● Testo in esame
+===+

Se il modello di autorità degli insegnamenti di Confucio fu l’autorevole, come ha potuto la filosofia occidentale concludere che esso rappresentasse l’autocrazia e l’autoritarismo dell’Asia orientale? Il problema non è soltanto la questione se la pratica riesca a sopravvivere alla teoria o all’ideale filosofico. Esso è radicato nelle necessità impellenti dei membri di una tradizione di avere un impatto a livello pratico nei propri rispettivi momenti storici. Gli ideali di Confucio non sono facili da realizzare; i suoi stessi tentativi gli valsero la reputazione di essere “colui che persevera nella sua missione pur sapendo che è vano” (Dialoghi XIV. 38). Confucio era completamente libero dalla pressione di voler fare una differenza a livello pratico, e in almeno un’occasione si è esposto alla disapprovazione del suo studente Zilu con la volontà di aiutare qualcuno nei suoi dubbi etici, se ciò avesse significato mettere in pratica i suoi ideali (Dialoghi XVII. 5)

In un mondo imperfetto, l’eccellenza morale dell’autorevole non è sempre apprezzata e il rispetto volontario potrebbe non essere imminente. Questa è la problematica nel contesto politico, come osserva Carter: “Il concetto dell’effettualità è indispensabile all’autorità politica, che per sua natura non può essere dimostrata unicamente dal valore oggettivo delle sue decisioni, a meno che anche le persone vi aderiscano” (Carter 1979: 48). Sotto circostanze mutevoli, è sempre allettante per il governo, anche quando professa ideali confuciani, impiegare la coercizione “per il bene” degli altri, e quindi cadere nella trappola del credere che “il fine giustifica i mezzi”. Per la maggior parte, i Dialoghi mostrano che Confucio stesso è riuscito a resistere a questa trappola, e anche quando concedeva per necessità i mezzi non desiderabili, come leggi punitive per risolvere i problemi sociali (Dialoghi XII. 13), ha sempre chiarito che ogni uso della coercizione è un fallimento dell’autorità.

+===+

● Dati forniti
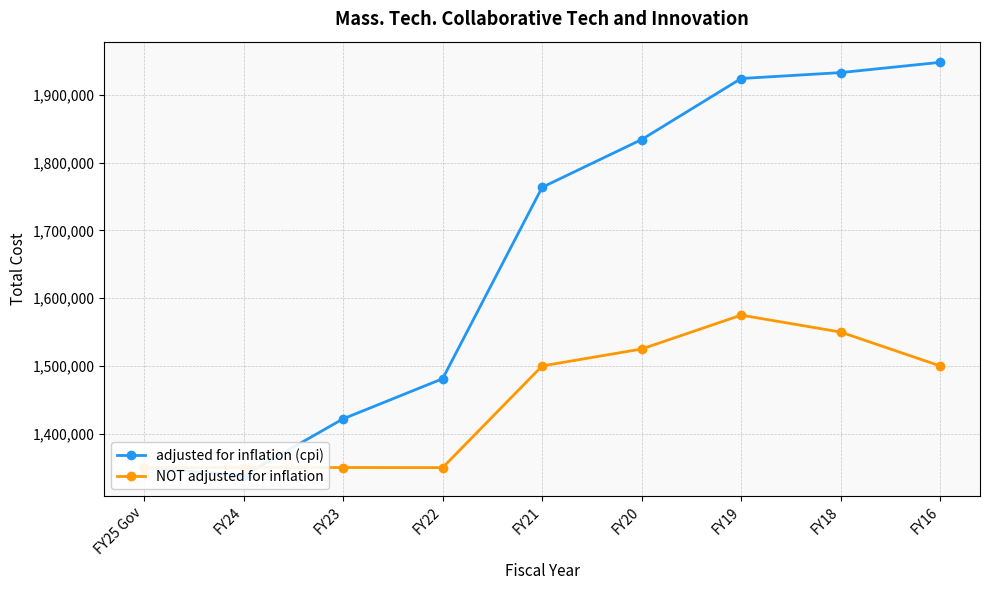

At how many categories does at least one series exceed 1485744?

5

+===+

● Consegna
Ripeti parola per parola, dall'inizio alla fine, il testo su Confucio e l'autorità. I dati qui non hanno alcun ruolo.

● Risposta attesa
Se il modello di autorità degli insegnamenti di Confucio fu l’autorevole, come ha potuto la filosofia occidentale concludere che esso rappresentasse l’autocrazia e l’autoritarismo dell’Asia orientale? Il problema non è soltanto la questione se la pratica riesca a sopravvivere alla teoria o all’ideale filosofico. Esso è radicato nelle necessità impellenti dei membri di una tradizione di avere un impatto a livello pratico nei propri rispettivi momenti storici. Gli ideali di Confucio non sono facili da realizzare; i suoi stessi tentativi gli valsero la reputazione di essere “colui che persevera nella sua missione pur sapendo che è vano” (Dialoghi XIV. 38). Confucio era completamente libero dalla pressione di voler fare una differenza a livello pratico, e in almeno un’occasione si è esposto alla disapprovazione del suo studente Zilu con la volontà di aiutare qualcuno nei suoi dubbi etici, se ciò avesse significato mettere in pratica i suoi ideali (Dialoghi XVII. 5)

In un mondo imperfetto, l’eccellenza morale dell’autorevole non è sempre apprezzata e il rispetto volontario potrebbe non essere imminente. Questa è la problematica nel contesto politico, come osserva Carter: “Il concetto dell’effettualità è indispensabile all’autorità politica, che per sua natura non può essere dimostrata unicamente dal valore oggettivo delle sue decisioni, a meno che anche le persone vi aderiscano” (Carter 1979: 48). Sotto circostanze mutevoli, è sempre allettante per il governo, anche quando professa ideali confuciani, impiegare la coercizione “per il bene” degli altri, e quindi cadere nella trappola del credere che “il fine giustifica i mezzi”. Per la maggior parte, i Dialoghi mostrano che Confucio stesso è riuscito a resistere a questa trappola, e anche quando concedeva per necessità i mezzi non desiderabili, come leggi punitive per risolvere i problemi sociali (Dialoghi XII. 13), ha sempre chiarito che ogni uso della coercizione è un fallimento dell’autorità.